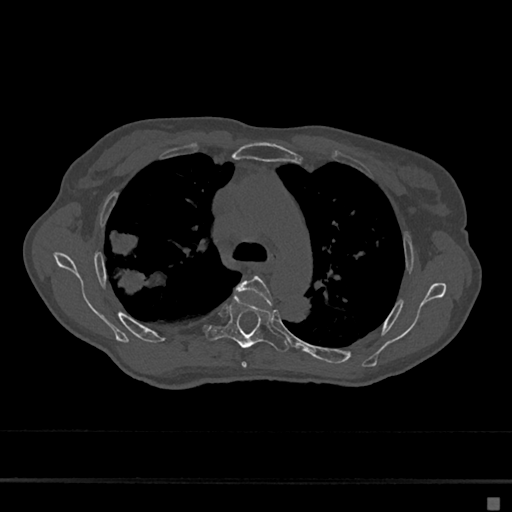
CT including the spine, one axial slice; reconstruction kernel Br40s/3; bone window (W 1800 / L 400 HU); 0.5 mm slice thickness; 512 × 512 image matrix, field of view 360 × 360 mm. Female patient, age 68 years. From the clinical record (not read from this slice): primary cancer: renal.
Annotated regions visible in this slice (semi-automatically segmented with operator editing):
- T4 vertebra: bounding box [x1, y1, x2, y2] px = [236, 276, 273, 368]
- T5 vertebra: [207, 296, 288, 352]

═══

ASSIGNMENT:
Return the listing verbatim, pictures excluded.

ANSWER AREA:
CT including the spine, one axial slice; reconstruction kernel Br40s/3; bone window (W 1800 / L 400 HU); 0.5 mm slice thickness; 512 × 512 image matrix, field of view 360 × 360 mm. Female patient, age 68 years. From the clinical record (not read from this slice): primary cancer: renal.
Annotated regions visible in this slice (semi-automatically segmented with operator editing):
- T4 vertebra: bounding box [x1, y1, x2, y2] px = [236, 276, 273, 368]
- T5 vertebra: [207, 296, 288, 352]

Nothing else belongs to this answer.